Same goes for non-declarative languages. Think of Lisp.
1
o
@Squirrel Thanks for bringing up zig, it has indeed nice comptime features. Looking into it now, it seems to allow allocation into the data segment and even reading a file. This is a good general solution. (I will add this to the blog post). Data structures like a graph that contains pointers to itself will need some extra work though.
@Squirrel You kind of proof my point. Why is it so simple to define a constant integer, yet if I want for example a constant list of integers I have to go through all those extra steps you outlined.
s
That's a good point. It personally bothers me a lot that Rust has five different features that do the same thing, with five different limitations. (1. generics, 2. const evaluation, 3. declarative macros, 4. procedural macros, 5. build scripts) I prefer to have one good way to do it, like in Zig.
Data structures like a graph that contains pointers to itself will need some extra work though.
Looking at Rust, const data can contain references to const data as long as they are not circular. I don't really care though. I never put references in my const data, but instead put indexes that are relative to the base pointer of the const data. A reference is 8 bytes, so I don't want to have that in const data. An index is 1, 2 or 4 bytes depending on the size of the data. Sometimes I've even packed a 12-bit index and a 4-bit length in two bytes.
o
@Squirrel Oh really? So (in rust) the pointers inside the data segment get relocated when the executable is loaded? How does the loader know whats data and whats pointers? The linker would need to add that to the relocation data? I agree data structures with indices are the way to go. It is also easier to serialize, clone and you can (ideally) allocate everything in single block. You cannot however easily extend, join, reuse part of it.
s
I suppose they get relocated.
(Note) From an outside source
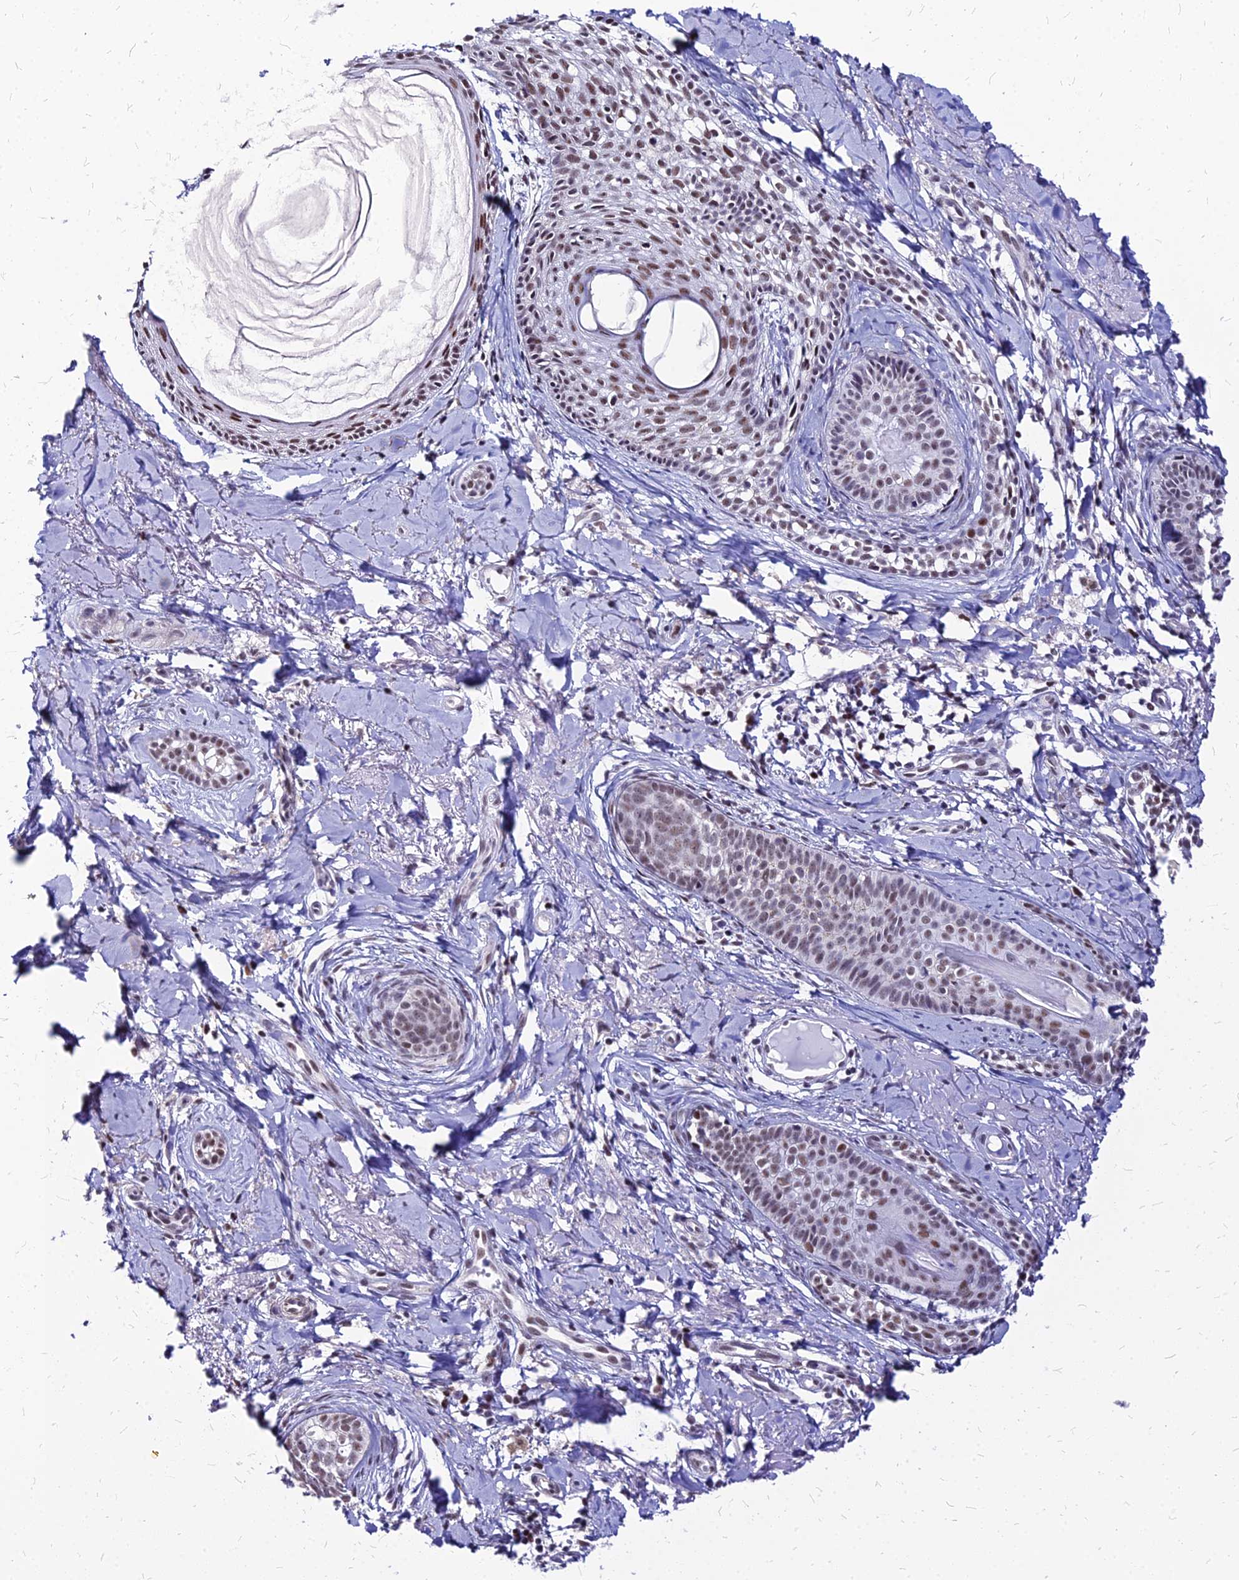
{"staining": {"intensity": "moderate", "quantity": "25%-75%", "location": "nuclear"}, "tissue": "skin cancer", "cell_type": "Tumor cells", "image_type": "cancer", "snomed": [{"axis": "morphology", "description": "Basal cell carcinoma"}, {"axis": "topography", "description": "Skin"}], "caption": "This micrograph reveals immunohistochemistry staining of human skin basal cell carcinoma, with medium moderate nuclear staining in about 25%-75% of tumor cells.", "gene": "FDX2", "patient": {"sex": "female", "age": 76}}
I made an example, but don't know how to make Compiler Explorer show the relocation table. Relocations would be another reason to prefer indexes, as the relocation table adds a number of extra bytes for each pointer, and also slows down loading of the executable, and also takes up memory for the relocated copy of the const data, as opposed mapping the memory directly to the executable file. https://rust.godbolt.org/z/8YvfPr5G9
o
Ok I'm confused. Does this create a linked list inside the data segment or.. 3 list segments and links them on startup. The assembly would suggest the first, but could also be the latter, sadly it doesn't show what's actually in the data.
s
The three nodes are in the data segment. The disassembly shows that the function copies a node right out of the data segment without any further processing, showing that the pointer is already correct.
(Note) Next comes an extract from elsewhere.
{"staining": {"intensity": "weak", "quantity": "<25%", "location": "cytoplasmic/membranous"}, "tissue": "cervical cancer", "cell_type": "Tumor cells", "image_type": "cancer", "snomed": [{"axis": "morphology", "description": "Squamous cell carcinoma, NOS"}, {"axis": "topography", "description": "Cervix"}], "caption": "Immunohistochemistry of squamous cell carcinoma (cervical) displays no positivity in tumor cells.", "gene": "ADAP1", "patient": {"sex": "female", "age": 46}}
On second thought, the disassembly of the function doesn't show that clearly enough, due to optimization. Let's instead return a reference to the node, so the constant data cannot be inlined. Now you can also see the relocation being there in the form of a label in the data in the assembly. https://rust.godbolt.org/z/nYxh47def
o
I see it know, even better if you return B2 and link to B1 inside B2.
s
You can also do away with the function entirely and make the data show up in Compiler Explorer by declaring any entry points as
pub static
instead of
const
. https://rust.godbolt.org/z/o9qc8d5Y4
o
Thanks for all the feedback, I updated the blog post.. hopefully also making it more clear, what I actually want to see.
s
Those are some interesting thoughts you have added. It seems like you want to see something like the Smalltalk system, where everything is an object, and you can use one tool to edit and object, such as a drawing or a document, and then reuse the same object in your programming. The Smalltalk system solved this by not having a compile-time, but instead doing all programming in a live system. When you want to deploy it on another machine, you save an image of the heap, and that's const data that you can run on another machine without doing any processing on startup. This is what Alan Kay calls real OOP. You can find videos of Alan Kay and Dan Ingalls demonstrating it.